Born in New York City, Spatz holds degrees from Haverford College, University of New Hampshire, and The University of Iowa Writers' Workshop. He now lives in Spokane, Washington, where he teaches in the MFA program at Eastern Washington University. Spatz spent his youth in New England, mostly in the Berkshires.
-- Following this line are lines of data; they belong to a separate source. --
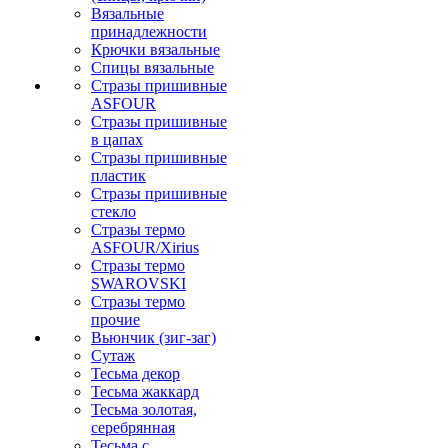
Вязальные
принадлежности
Крючки вязальные
Спицы вязальные
Стразы пришивные
ASFOUR
Стразы пришивные
в цапах
Стразы пришивные
пластик
Стразы пришивные
стекло
Стразы термо
ASFOUR/Xirius
Стразы термо
SWAROVSKI
Стразы термо
прочие
Вьюнчик (зиг-заг)
Сутаж
Тесьма декор
Тесьма жаккард
Тесьма золотая,
серебрянная
Тесьма с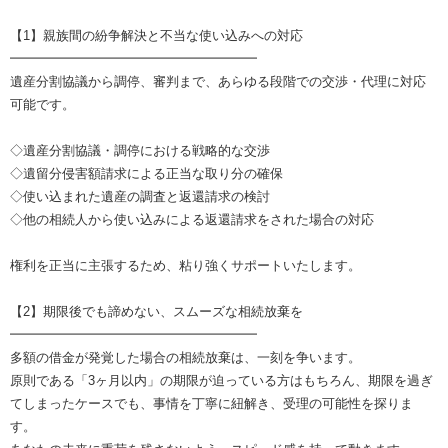
【1】親族間の紛争解決と不当な使い込みへの対応
━━━━━━━━━━━━━━━━━━━
遺産分割協議から調停、審判まで、あらゆる段階での交渉・代理に対応
可能です。
◇遺産分割協議・調停における戦略的な交渉
◇遺留分侵害額請求による正当な取り分の確保
◇使い込まれた遺産の調査と返還請求の検討
◇他の相続人から使い込みによる返還請求をされた場合の対応
権利を正当に主張するため、粘り強くサポートいたします。
【2】期限後でも諦めない、スムーズな相続放棄を
━━━━━━━━━━━━━━━━━━━
多額の借金が発覚した場合の相続放棄は、一刻を争います。
原則である「3ヶ月以内」の期限が迫っている方はもちろん、期限を過ぎ
てしまったケースでも、事情を丁寧に紐解き、受理の可能性を探りま
す。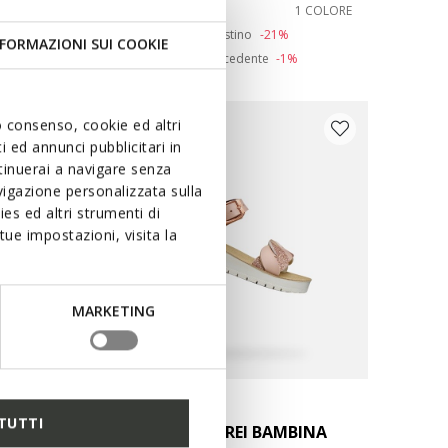
da
€39,42
2 COLORI
1 COLORE
Price reduced from
to
da
€49,90
Prezzo di listino
-21%
FORMAZIONI SUI COOKIE
da
€39,92
Prezzo precedente
-1%
uo consenso, cookie ed altri
 ed annunci pubblicitari in
ntinuerai a navigare senza
igazione personalizzata sulla
es ed altri strumenti di
ue impostazioni, visita la
MARKETING
ONLINE EXCLUSIVE
TUTTI
SANDAL COSTAREI BAMBINA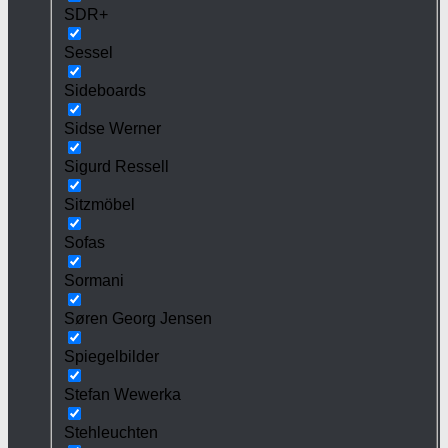
SDR+
Sessel
Sideboards
Sidse Werner
Sigurd Ressell
Sitzmöbel
Sofas
Sormani
Søren Georg Jensen
Spiegelbilder
Stefan Wewerka
Stehleuchten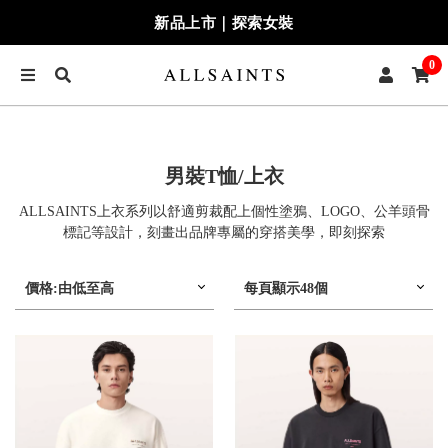
季末七折最終追加｜兩件再9折
0
男裝T恤/上衣
ALLSAINTS上衣系列以舒適剪裁配上個性塗鴉、LOGO、公羊頭骨
標記等設計，刻畫出品牌專屬的穿搭美學，即刻探索
價格:由低至高
每頁顯示48個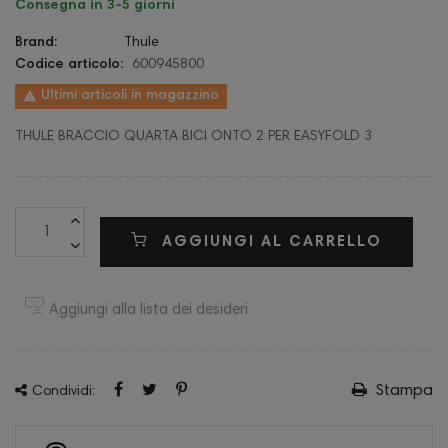
Consegna in 3-5 giorni
Brand:
Thule
Codice articolo:
600945800

Ultimi articoli in magazzino
THULE BRACCIO QUARTA BICI ONTO 2 PER EASYFOLD 3
AGGIUNGI AL CARRELLO
Aggiungi alla lista dei desideri
Stampa
Condividi: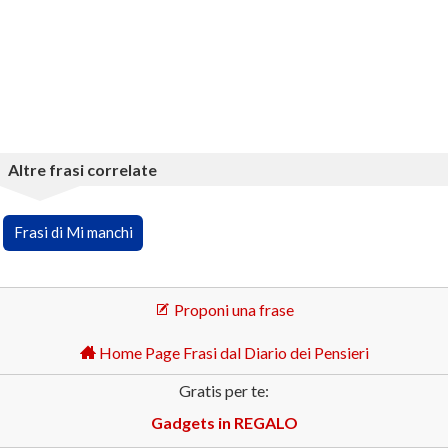
Altre frasi correlate
Frasi di Mi manchi
Proponi una frase
Home Page Frasi dal Diario dei Pensieri
Gratis per te:
Gadgets in REGALO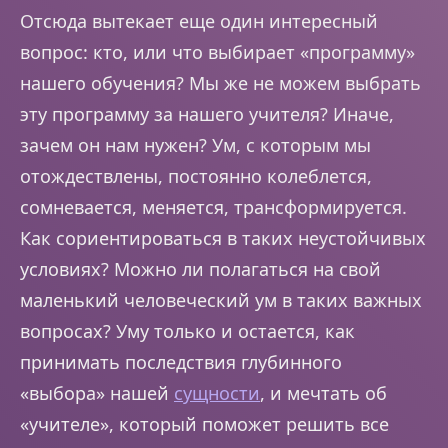
Отсюда вытекает еще один интересный
вопрос: кто, или что выбирает «программу»
нашего обучения? Мы же не можем выбрать
эту программу за нашего учителя? Иначе,
зачем он нам нужен? Ум, с которым мы
отождествлены, постоянно колеблется,
сомневается, меняется, трансформируется.
Как сориентироваться в таких неустойчивых
условиях? Можно ли полагаться на свой
маленький человеческий ум в таких важных
вопросах? Уму только и остается, как
принимать последствия глубинного
«выбора» нашей
сущности
, и мечтать об
«учителе», который поможет решить все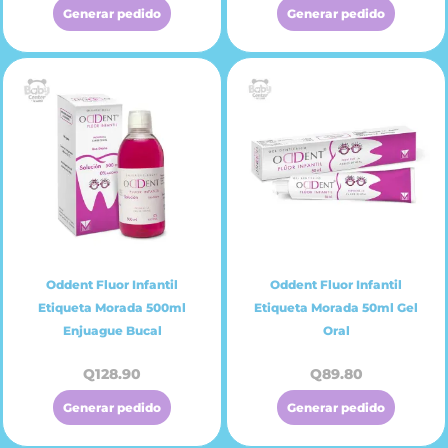
Generar pedido
Generar pedido
Oddent Fluor Infantil
Oddent Fluor Infantil
Etiqueta Morada 500ml
Etiqueta Morada 50ml Gel
Enjuague Bucal
Oral
Q
128.90
Q
89.80
Generar pedido
Generar pedido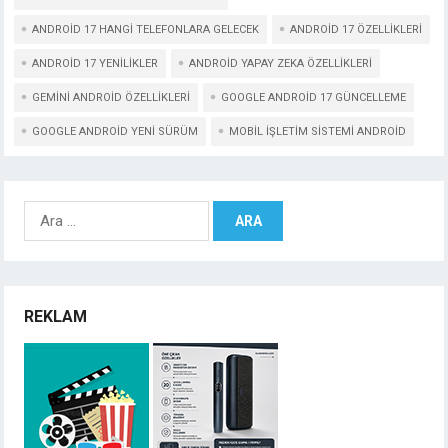
ANDROID 17 HANGI TELEFONLARA GELECEK
ANDROID 17 ÖZELLIKLERI
ANDROID 17 YENILIKLER
ANDROID YAPAY ZEKA ÖZELLIKLERI
GEMINI ANDROID ÖZELLIKLERI
GOOGLE ANDROID 17 GÜNCELLEME
GOOGLE ANDROID YENI SÜRÜM
MOBIL IŞLETIM SISTEMI ANDROID
Arama:
REKLAM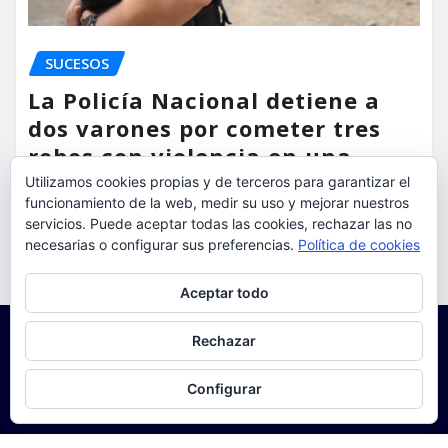
SUCESOS
La Policía Nacional detiene a
dos varones por cometer tres
robos con violencia en una
misma mañana
Utilizamos cookies propias y de terceros para garantizar el
funcionamiento de la web, medir su uso y mejorar nuestros
torrent al dia
Ago 7, 2026
servicios. Puede aceptar todas las cookies, rechazar las no
necesarias o configurar sus preferencias.
Política de cookies
Privacidad y cookies: este sitio usa cookies. Si continúas navegando
Aceptar todo
por él, aceptas su uso.
Para obtener más información, incluido cómo gestionar las cookies,
Rechazar
consulta:
Política de cookies
Configurar
Copyright © 2025 | Funciona con
WordPress
|
Seattle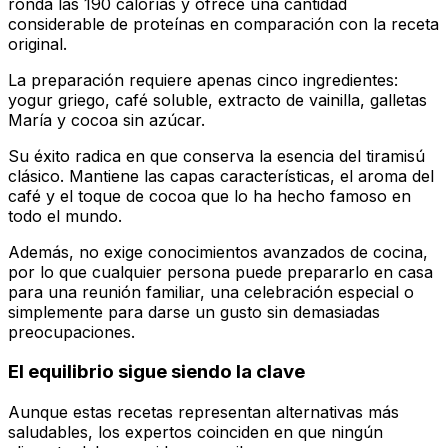
ronda las 190 calorías y ofrece una cantidad
considerable de proteínas en comparación con la receta
original.
La preparación requiere apenas cinco ingredientes:
yogur griego, café soluble, extracto de vainilla, galletas
María y cocoa sin azúcar.
Su éxito radica en que conserva la esencia del tiramisú
clásico. Mantiene las capas características, el aroma del
café y el toque de cocoa que lo ha hecho famoso en
todo el mundo.
Además, no exige conocimientos avanzados de cocina,
por lo que cualquier persona puede prepararlo en casa
para una reunión familiar, una celebración especial o
simplemente para darse un gusto sin demasiadas
preocupaciones.
El equilibrio sigue siendo la clave
Aunque estas recetas representan alternativas más
saludables, los expertos coinciden en que ningún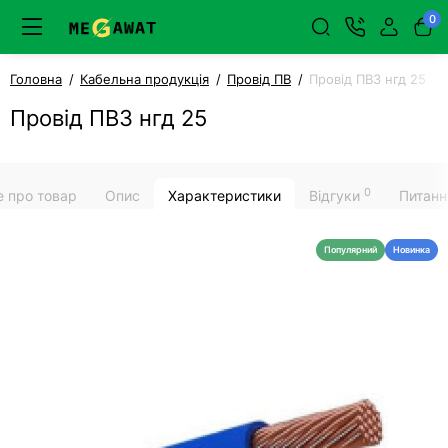
0
Головна
Кабельна продукція
Провід ПВ
Провід ПВ3 нгд 25
Провід ПВ3 нгд 25
0
е про товар
Опис
Характеристики
Відгуки
Питанн
Популярний
Новинка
He begged for violin lessons and began playing at six years old; he still plays fiddle professionally with John Reischman and the Jaybirds, a bluegrass band, and bouzouki with the old-time world-folk stringband Mighty Squirrel. "When I was five or six, my parents were reading aloud to me from J.R.R. Tolkien," Spatz says. "Pretty much simultaneously, I heard the Mendelssohn violin concerto. I could not believe or understand how these two artistic expressions weren't one and same thing--the lyrical, soaring violin and the narrative. Ever since, music and stories have been intertwined and at the center of my life." His playing can be heard on all of the Jaybirds recordings, as well as Mighty Squirrel. He has a solo CD as well, Fiddler's Dream, and more recently released a duo CD with his wife Caridwen Irvine-Spatz, All Along The Sea.

He is the author of What Could Be Saved (novellas/stories) and of the novels Inukshuk, Fiddler's Dream and No One But Us, as well as short story collections, Half as Happy and Wonderful Tricks. His short stories have appeared in literary journals and magazines such as Glimmer Train Stories, New England Review, Kenyon Review, Epoch, Santa Monica Review, The New Yorker, etc., and he has published numerous book and music reviews for The Oxford American. He's won numerous grants from the Washington State Artist Trust, as well as a Washington State Book Award, and in 2011 he was named Individual Artist of the Year by the Spokane Arts Commission. He is also the recipient of a 2012 National Endowment for the Arts literature fellowship.

When not on the road with the Jaybirds or Mighty Squirrel, or busy at work teaching and writing, he enjoys playing music with his wife, Caridwen, also a fiddler and a violin builder.